The following article is excerpted from David Sutton's book, An Obsession with Cigar Box Guitars: Over 120 Hand-Built Guitars from the Masters - 2nd Edition. (2019, CompanionHouse Books.)
The first ukulele I can remember seeing was blue. My dad had bought it for my mom in the early sixties because he thought she might like to learn how to play it. It had a picture of a hula dancer stenciled in white paint on the front of the body, and a plastic fretboard installed with screws.
It was tiny, a soprano, and I remember my dad explaining that it should be tuned to the musical phrase “My dog has fleas,” which he sang for me to remember. My older brother Greg says he first learned to form chords on that blue ukulele. My sister Diane remembers family sing-alongs, notably “The Sidewalks of New York.” I played the blue uke, too, following chord diagrams in a well-worn beginner book.
Radio personality Arthur Godfrey had helped popularize the ukulele in the fifties, starting what became known as the “second wave” of the ukulele’s popularity. (The first stateside ukulele craze began in San Francisco in 1915, at an event called the Panama– Pacific International Exposition.)
The humble uke lost popularity in the late sixties, when the six-string guitar became the lingua franca for rebelious folkies. I also blame novelty singer Tiny Tim for the ukulele’s crash in popularity.

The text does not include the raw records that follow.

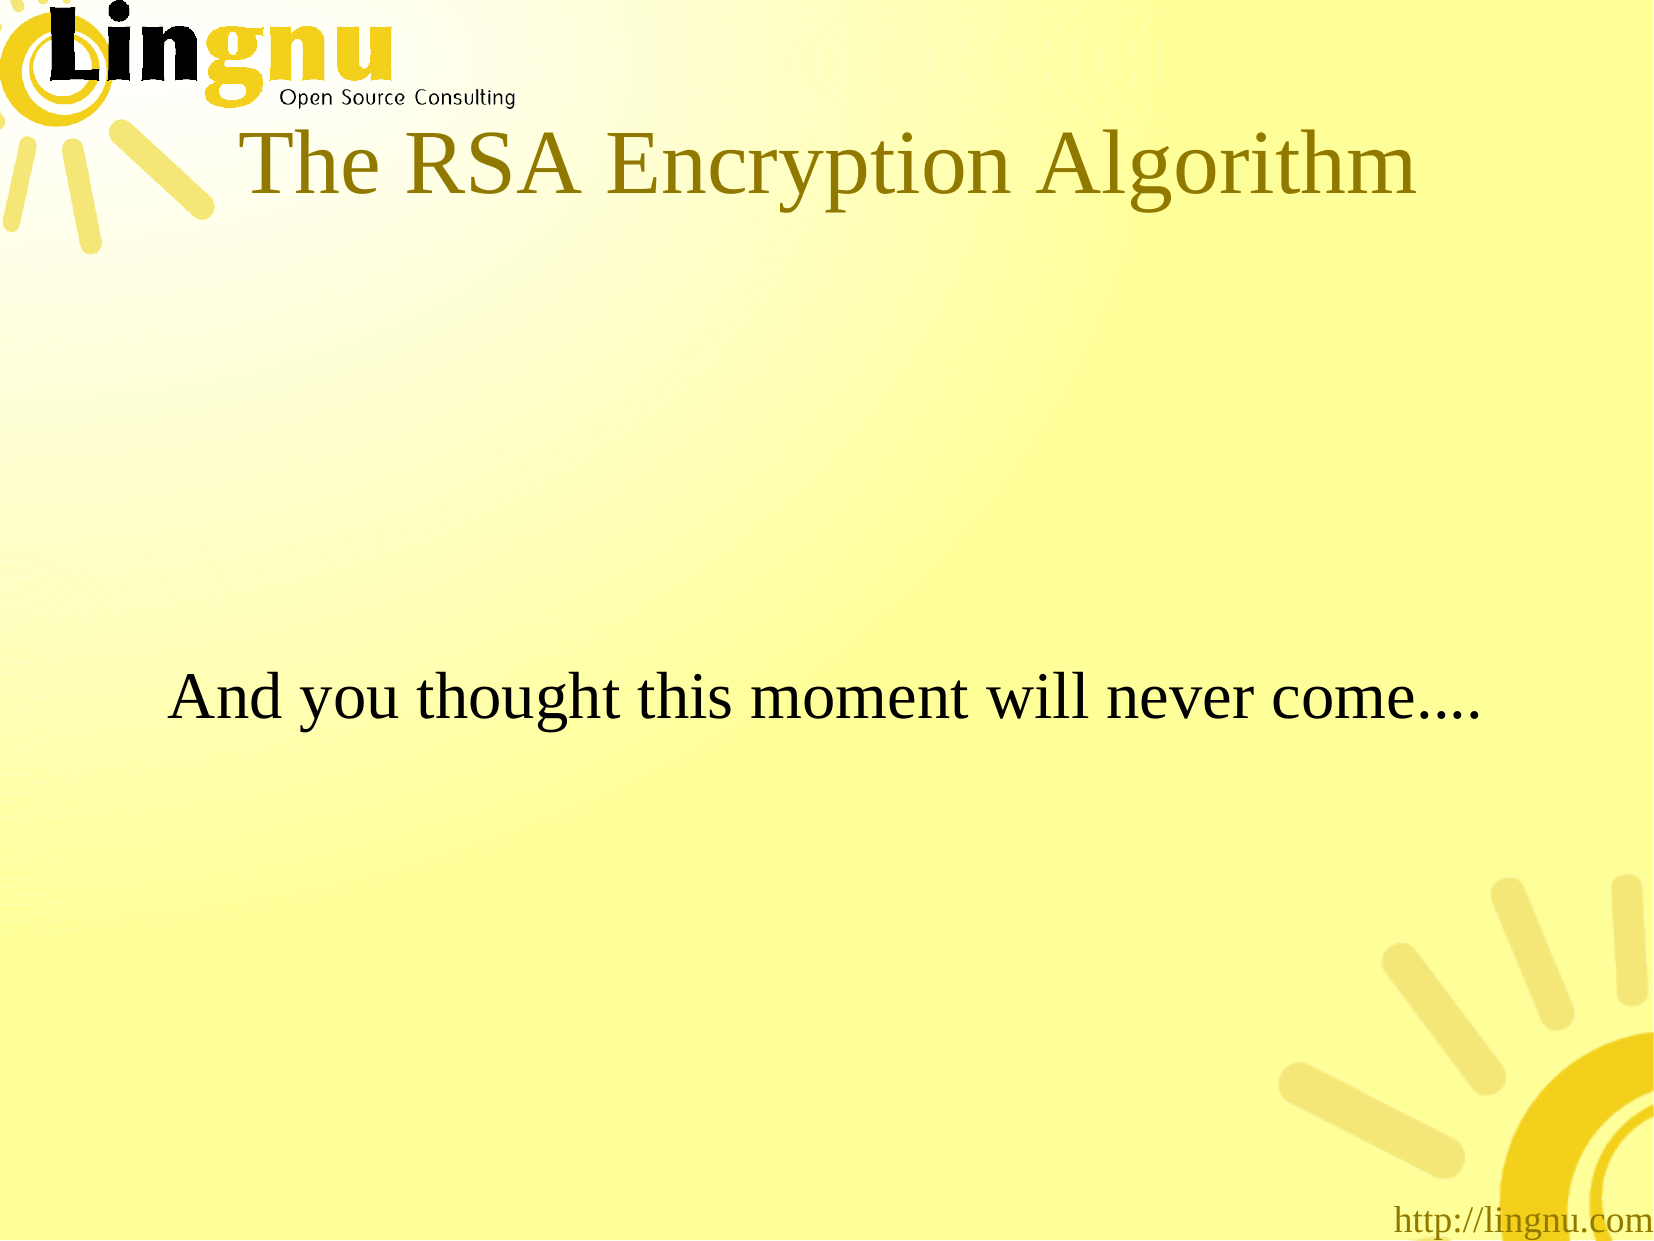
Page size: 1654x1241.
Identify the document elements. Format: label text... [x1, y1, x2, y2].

title The RSA Encryption Algorithm [123, 58, 1536, 265]
picture [1256, 871, 1654, 1241]
subtitle And you thought this moment will never come.... [29, 265, 1625, 1127]
picture [0, 0, 516, 256]
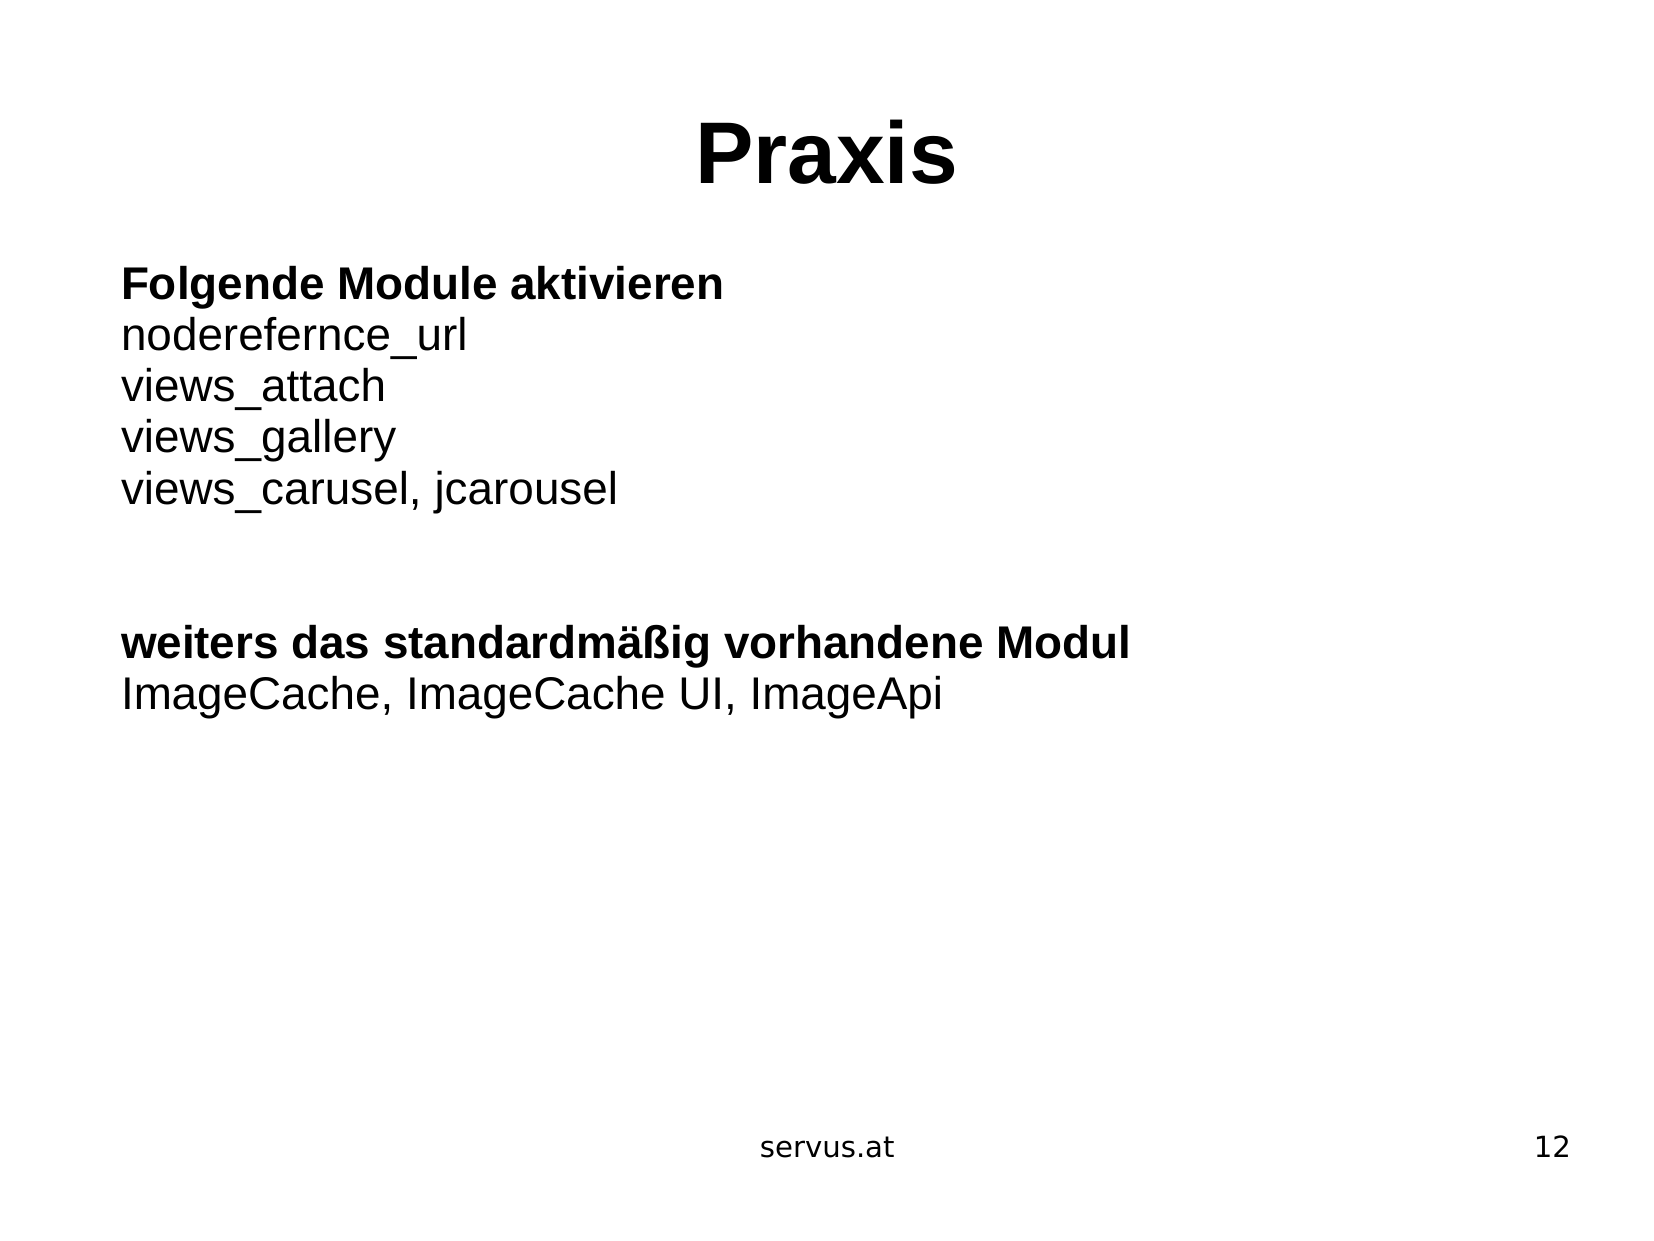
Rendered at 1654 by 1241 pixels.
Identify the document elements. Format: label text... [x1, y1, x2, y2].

text_box Folgende Module aktivieren noderefernce_url views_attach views_gallery views_carusel, jcarousel weiters das standardmäßig vorhandene Modul ImageCache, ImageCache UI, ImageApi [88, 250, 1536, 1093]
title Praxis [82, 56, 1571, 250]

Over the decades, my dad’s blue uke got plenty of attention, and not a little abuse. I remember seeing it after my parents passed away, when we were cleaning out the house I grew up in. I had thought the blue uke had gone the way of all things, but I recently learned that one of my sisters kept it.

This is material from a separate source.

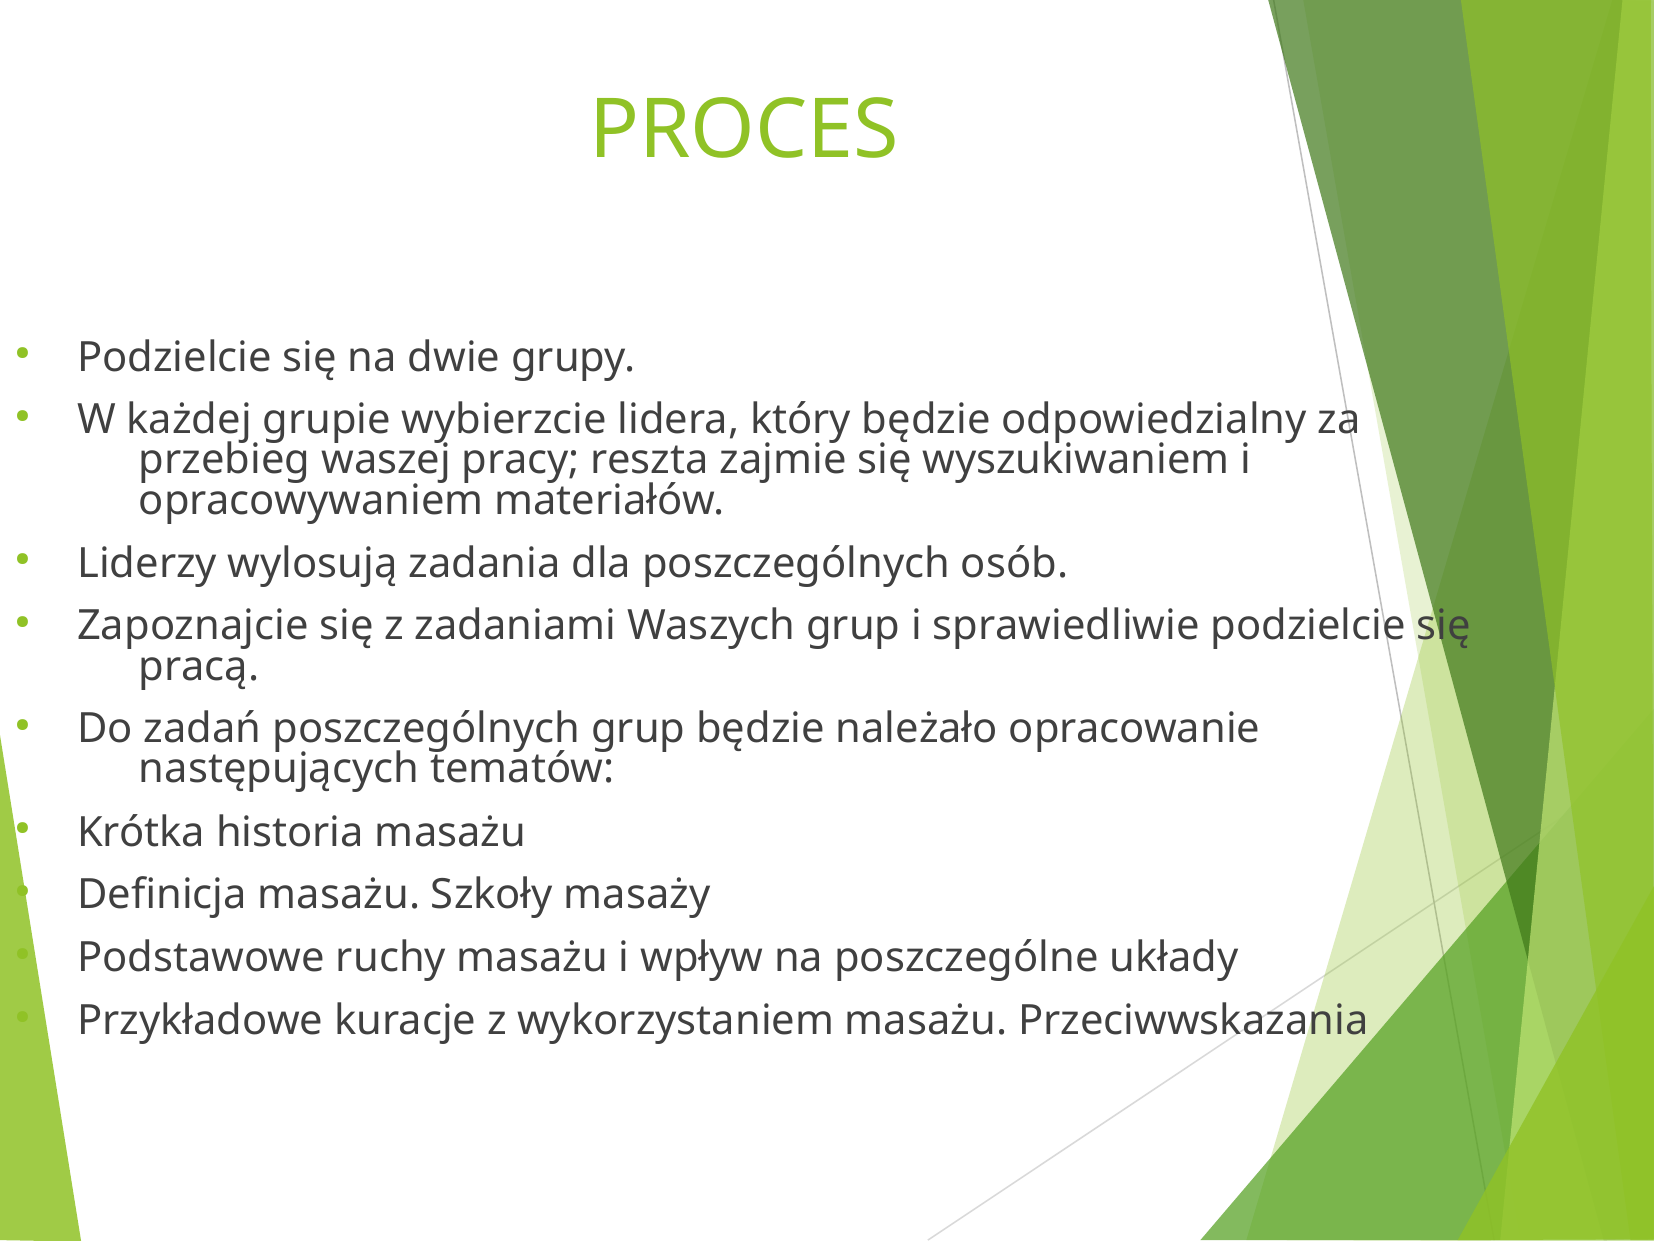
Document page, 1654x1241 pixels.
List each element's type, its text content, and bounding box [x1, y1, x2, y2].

list Podzielcie się na dwie grupy. W każdej grupie wybierzcie lidera, który będzie odpowiedzialny za przebieg waszej pracy; reszta zajmie się wyszukiwaniem i opracowywaniem materiałów. Liderzy wylosują zadania dla poszczególnych osób. Zapoznajcie się z zadaniami Waszych grup i sprawiedliwie podzielcie się pracą. Do zadań poszczególnych grup będzie należało opracowanie następujących tematów: Krótka historia masażu Definicja masażu. Szkoły masaży Podstawowe ruchy masażu i wpływ na poszczególne układy Przykładowe kuracje z wykorzystaniem masażu. Przeciwwskazania [0, 331, 1489, 1099]
title PROCES [0, 66, 1489, 275]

When I saw this ukulele again, I decided to get it ready for its second act.
Photo above: The years had not been kind to this little guy, but the essential pieces were all there, in good condition.
When the little Harmony ukulele came to me recently, the back, which had split into five pieces, was being held together with packing tape and a nail. (Below)
Once I removed the nail and tape, the back came off easily enough. It was split in four places. Although only one split went the full length, I pulled the others apart, too, to make it easier to repair.
I covered a sheet of MDF with wax paper to provide a flat surface I could glue on, and, one by one, I edge-glued the pieces together.
This photo shows all five pieces glued in place. Once the glue had fully cured, I used a scraper and some medium sandpaper to remove all the old glue from the edges.
I added bracing to give the back a little extra support, and to prevent it from splitting apart again.
With the bracing in place, I used a scraper and sandpaper to smooth out the joints. Ultimately I decided, instead of trying to repaint the back, to leave it as you see it here, for authenticity.
I noticed a couple of tiny cracks starting on the instrument’s top, so I installed two braces there as well. I used a scraper and sandpaper to remove the old glue from this edge as well.
Using a screwdriver, I removed and disassembled the tuners, then gave them a thorough cleaning.
After gluing the repaired back to the sides, I used clamps on the support blocks and long, strong rubber bands to hold it in place for drying.
The fretboard and body responded well to a sponge bath using a cotton rag and warm water with just a few drops of mild detergent.